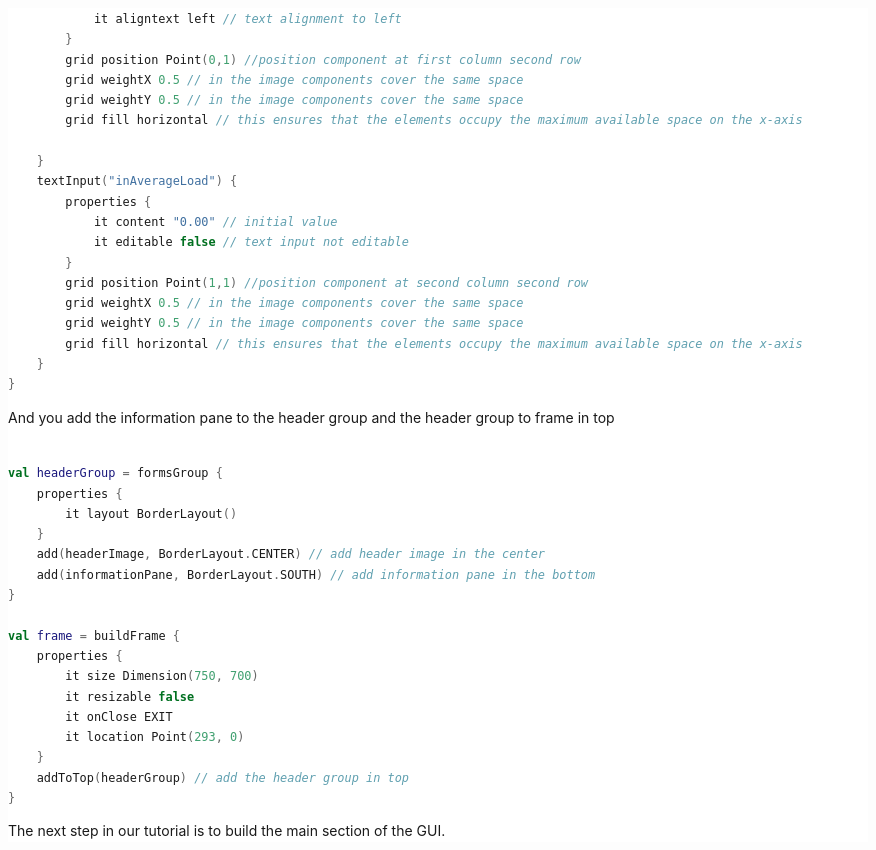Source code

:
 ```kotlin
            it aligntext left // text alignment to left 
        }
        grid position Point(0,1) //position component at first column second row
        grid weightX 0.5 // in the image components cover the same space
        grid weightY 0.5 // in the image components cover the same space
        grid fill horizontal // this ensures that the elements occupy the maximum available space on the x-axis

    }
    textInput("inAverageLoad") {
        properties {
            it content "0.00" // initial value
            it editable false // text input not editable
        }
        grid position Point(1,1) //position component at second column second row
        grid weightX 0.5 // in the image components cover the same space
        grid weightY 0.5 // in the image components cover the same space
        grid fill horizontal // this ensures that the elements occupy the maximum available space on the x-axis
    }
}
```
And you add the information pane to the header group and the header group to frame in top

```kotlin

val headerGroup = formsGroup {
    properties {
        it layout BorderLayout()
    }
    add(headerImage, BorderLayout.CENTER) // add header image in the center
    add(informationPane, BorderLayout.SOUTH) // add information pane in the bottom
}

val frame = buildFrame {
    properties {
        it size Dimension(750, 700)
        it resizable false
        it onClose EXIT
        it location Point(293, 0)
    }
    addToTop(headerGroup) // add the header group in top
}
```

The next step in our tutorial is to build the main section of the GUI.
--
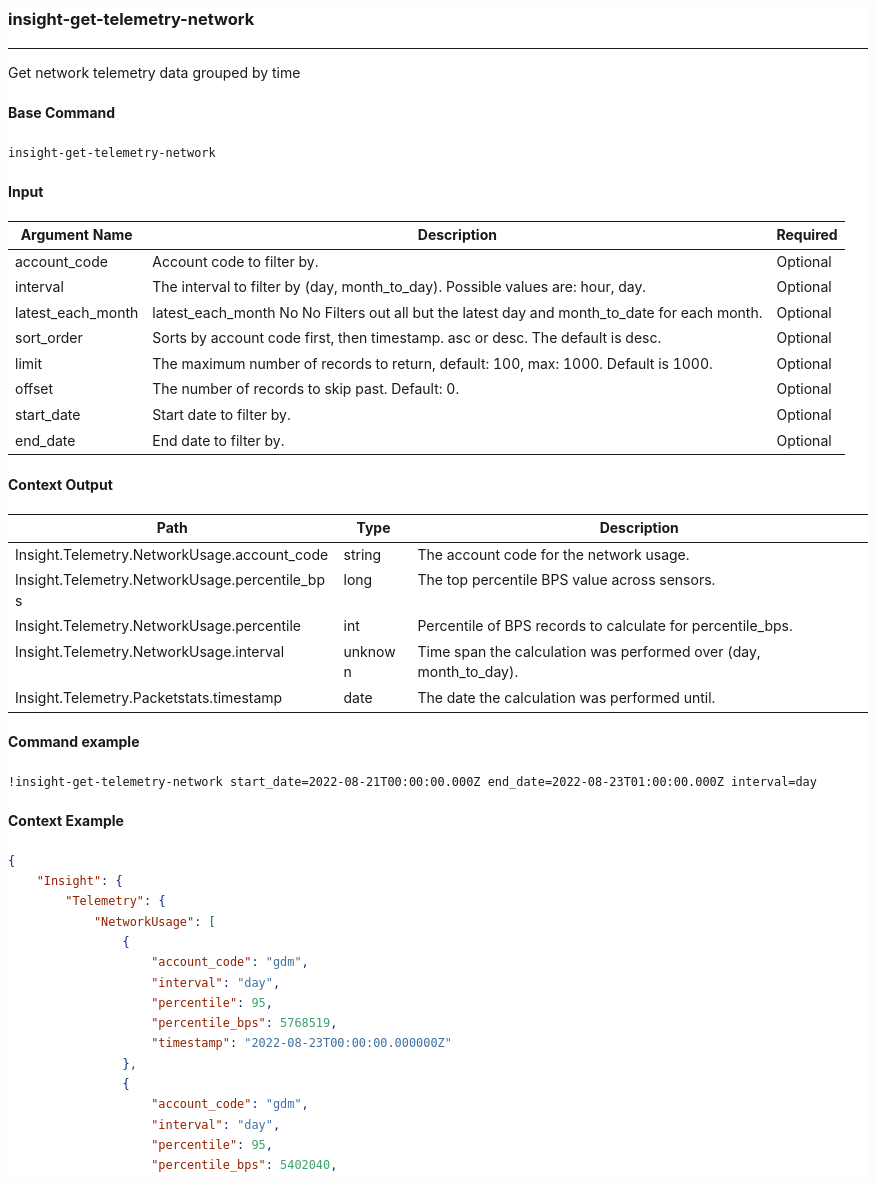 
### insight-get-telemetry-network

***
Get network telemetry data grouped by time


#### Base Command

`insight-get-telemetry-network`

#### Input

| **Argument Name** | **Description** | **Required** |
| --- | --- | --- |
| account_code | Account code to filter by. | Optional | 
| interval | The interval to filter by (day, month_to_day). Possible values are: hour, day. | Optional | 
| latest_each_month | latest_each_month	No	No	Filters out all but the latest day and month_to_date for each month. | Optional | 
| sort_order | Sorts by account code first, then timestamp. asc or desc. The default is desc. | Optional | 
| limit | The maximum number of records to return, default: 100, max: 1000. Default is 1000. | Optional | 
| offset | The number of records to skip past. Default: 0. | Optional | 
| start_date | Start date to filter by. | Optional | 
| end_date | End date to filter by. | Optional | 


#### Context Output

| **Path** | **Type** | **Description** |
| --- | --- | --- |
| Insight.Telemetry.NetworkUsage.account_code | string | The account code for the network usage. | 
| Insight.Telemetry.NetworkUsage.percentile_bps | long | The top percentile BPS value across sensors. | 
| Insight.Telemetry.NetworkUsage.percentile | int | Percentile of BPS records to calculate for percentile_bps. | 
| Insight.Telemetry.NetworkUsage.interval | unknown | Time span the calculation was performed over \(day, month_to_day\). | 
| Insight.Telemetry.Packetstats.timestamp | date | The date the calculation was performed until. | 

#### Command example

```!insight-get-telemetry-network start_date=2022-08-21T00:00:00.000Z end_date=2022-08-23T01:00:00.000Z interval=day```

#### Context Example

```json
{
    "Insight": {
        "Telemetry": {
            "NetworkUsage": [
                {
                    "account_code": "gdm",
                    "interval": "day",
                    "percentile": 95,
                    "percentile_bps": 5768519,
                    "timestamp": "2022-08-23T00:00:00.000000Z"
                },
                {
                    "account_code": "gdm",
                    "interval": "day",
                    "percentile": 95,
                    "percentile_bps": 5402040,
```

## PROBLEM TO SOLVE
Restate word for word the lines in the material above from the one with "#### Context Output" to the one with "across sensors. |"; both of those lines count, and nothing else does.

## RESPONSE
#### Context Output

| **Path** | **Type** | **Description** |
| --- | --- | --- |
| Insight.Telemetry.NetworkUsage.account_code | string | The account code for the network usage. | 
| Insight.Telemetry.NetworkUsage.percentile_bps | long | The top percentile BPS value across sensors. | 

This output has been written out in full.